The law must be able to recognize that a child can have three parents. The categorical statement in this opinion to the contrary is wrong on California law and as a matter of policy. California trial courts are already allowing a bio mom's partner to adopt a child without terminating the rights of a semen donor who is functioning as a father. A nonbio mom in California becomes a legal parent through holding the child out as her own or through being married to or in a domestic partnership with the bio mom. That should not be jeopardized by the existence of an identifiable genetic father. The Children's Advocacy Institute at the University of San Diego School of Law filed a friend of the court brief advocating that M.C. had three parents.
Jesus may be the best candidate of these three people to raise M.C., but he should not have qualified as a presumed father under California law (for reasons that involve more analysis of appellate opinions than I can discuss here and that should make for a terrific law review note for some current law student).
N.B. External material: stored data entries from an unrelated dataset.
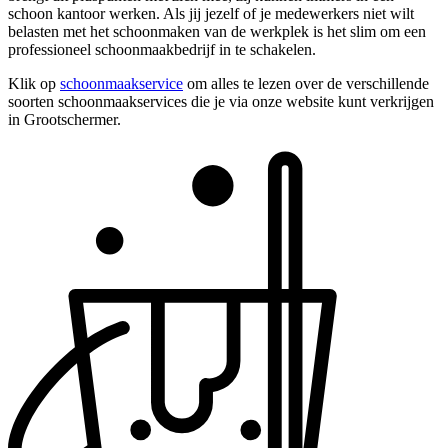
schoon kantoor werken. Als jij jezelf of je medewerkers niet wilt
belasten met het schoonmaken van de werkplek is het slim om een
professioneel schoonmaakbedrijf in te schakelen.
Klik op
schoonmaakservice
om alles te lezen over de verschillende
soorten schoonmaakservices die je via onze website kunt verkrijgen
in Grootschermer.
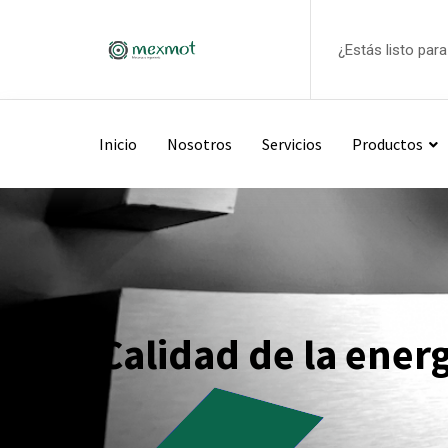
Skip
to
¿Estás listo par
content
Inicio
Nosotros
Servicios
Productos
Calidad de la ener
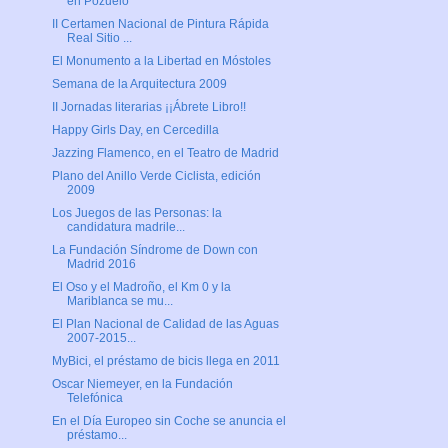
en Pozuelo
II Certamen Nacional de Pintura Rápida
Real Sitio ...
El Monumento a la Libertad en Móstoles
Semana de la Arquitectura 2009
II Jornadas literarias ¡¡Ábrete Libro!!
Happy Girls Day, en Cercedilla
Jazzing Flamenco, en el Teatro de Madrid
Plano del Anillo Verde Ciclista, edición
2009
Los Juegos de las Personas: la
candidatura madrile...
La Fundación Síndrome de Down con
Madrid 2016
El Oso y el Madroño, el Km 0 y la
Mariblanca se mu...
El Plan Nacional de Calidad de las Aguas
2007-2015...
MyBici, el préstamo de bicis llega en 2011
Oscar Niemeyer, en la Fundación
Telefónica
En el Día Europeo sin Coche se anuncia el
préstamo...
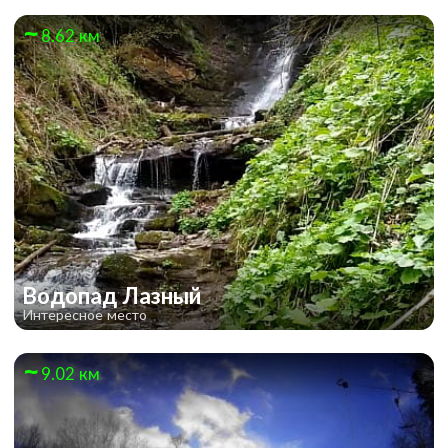
8.62 км
Водопад Лазный
Интересное место
9.02 км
Melissa wasn't in hiding after she left him, and Jesus could and should have shown some interest in raising M.C. from the beginning if he wanted to claim parental rights. This case makes it too easy for a bio mom to enlist a bio dad in doing away with a nonbio mom's rights.
The appeals court says Irene "likely" had a superficial attachment to M.C. because the couple and child lived together for only three weeks. Well, a couple of years ago a different California appeals court rejected the argument that a period of time was necessary before a nonbio mom could be considered a parent. (See my post about Charisma R. v. Kristina S. here.) This court reveals its hostility to nonbio moms in another place -- a completely unnecessary footnote in which it suggests that the purpose of "paternity" determinations is providing genetic history for a child and that those provisions should not be interpreted to facilitate "parentage" determinations for nonbiological parents. Fortunately, the California Supreme Court has ruled otherwise, going back to 2005.
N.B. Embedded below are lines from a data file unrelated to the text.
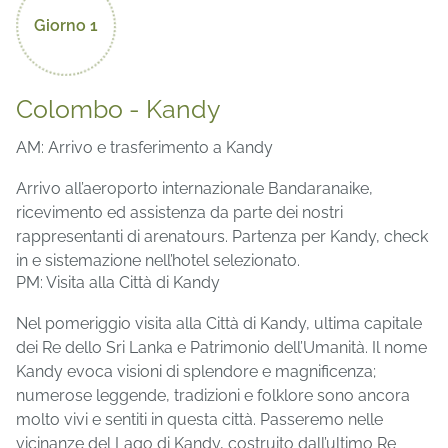
Giorno 1
Colombo - Kandy
AM: Arrivo e trasferimento a Kandy
Arrivo all’aeroporto internazionale Bandaranaike,
ricevimento ed assistenza da parte dei nostri
rappresentanti di arenatours. Partenza per Kandy, check
in e sistemazione nell’hotel selezionato.
PM: Visita alla Città di Kandy
Nel pomeriggio visita alla Città di Kandy, ultima capitale
dei Re dello Sri Lanka e Patrimonio dell’Umanità. Il nome
Kandy evoca visioni di splendore e magnificenza;
numerose leggende, tradizioni e folklore sono ancora
molto vivi e sentiti in questa città. Passeremo nelle
vicinanze del Lago di Kandy, costruito dall’ultimo Re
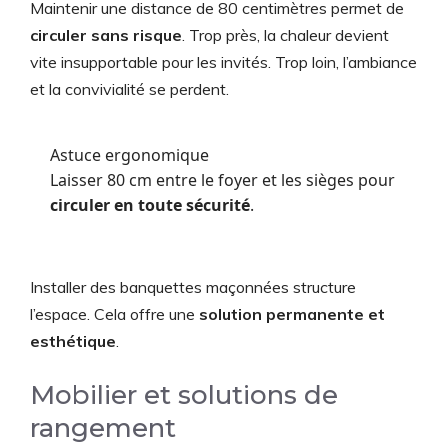
Maintenir une distance de 80 centimètres permet de
circuler sans risque
. Trop près, la chaleur devient
vite insupportable pour les invités. Trop loin, l’ambiance
et la convivialité se perdent.
Astuce ergonomique
Laisser 80 cm entre le foyer et les sièges pour
circuler en toute sécurité
.
Installer des banquettes maçonnées structure
l’espace. Cela offre une
solution permanente et
esthétique
.
Mobilier et solutions de
rangement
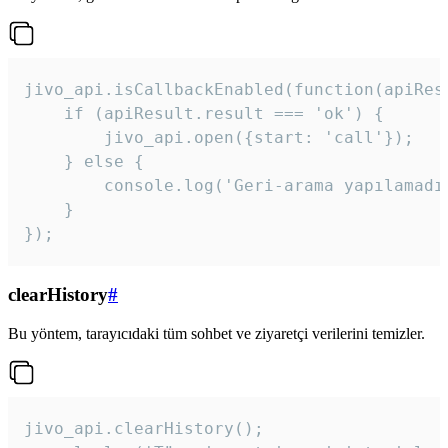
jivo_api.isCallbackEnabled(function(apiResu
    if (apiResult.result === 'ok') {

        jivo_api.open({start: 'call'});

    } else {

        console.log('Geri-arama yapılamadı
    }

}); 
clearHistory
#
Bu yöntem, tarayıcıdaki tüm sohbet ve ziyaretçi verilerini temizler.
jivo_api.clearHistory();
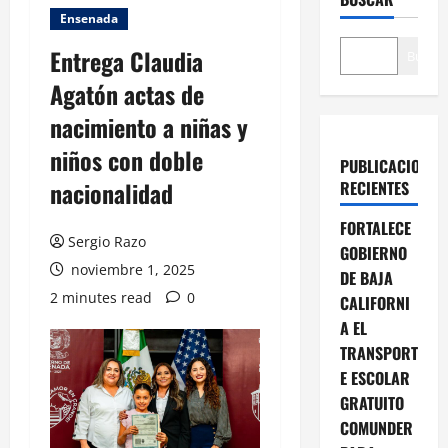
Ensenada
Entrega Claudia
Buscar
Agatón actas de
nacimiento a niñas y
niños con doble
PUBLICACIONES
nacionalidad
RECIENTES
FORTALECE
Sergio Razo
GOBIERNO
noviembre 1, 2025
DE BAJA
2 minutes read
0
CALIFORNI
A EL
TRANSPORT
E ESCOLAR
GRATUITO
COMUNDER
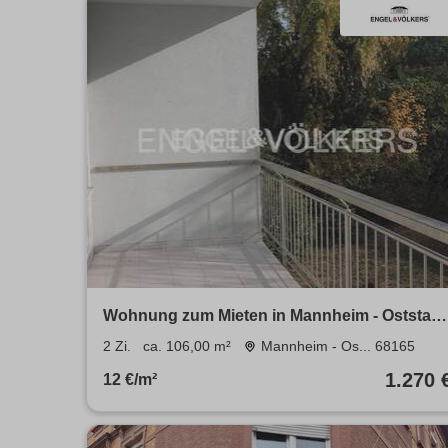
Wohnung zum Mieten in Mannheim - Oststadt
1.270 € 106 m²
2 Zi.
ca. 106,00 m²
Mannheim - Os... 68165
1.270 
12 €/m²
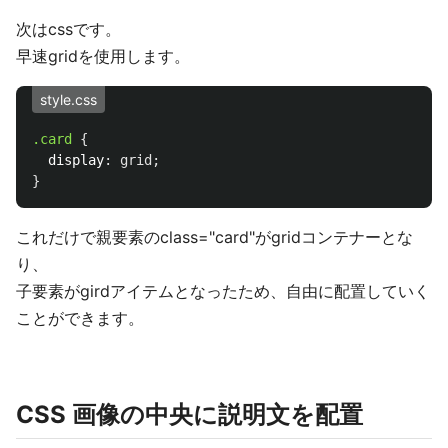
次はcssです。
早速gridを使用します。
style.css
.card
{
display
:
grid
;
}
これだけで親要素のclass="card"がgridコンテナーとな
り、
子要素がgirdアイテムとなったため、自由に配置していく
ことができます。
CSS 画像の中央に説明文を配置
I've written elsewhere that we are likely to see increasing instances of a child conceived through sexual intercourse born to a woman who has a same-sex partner or spouse. I am deeply troubled by the idea that method of conception determines legal parental status, although I begrudgingly admit that seems to be the current state of the law.
Taking the facts in this opinion as true, I would also conclude that M.C. belongs with Jesus. It is possible to reach that conclusion without unnecessary pronouncements limiting the number of parents a child may have to two or privileging biological connections. My lawyer friends in California tell me this opinion might be ripe for depublication, which would limit its impact. I'm banking on that.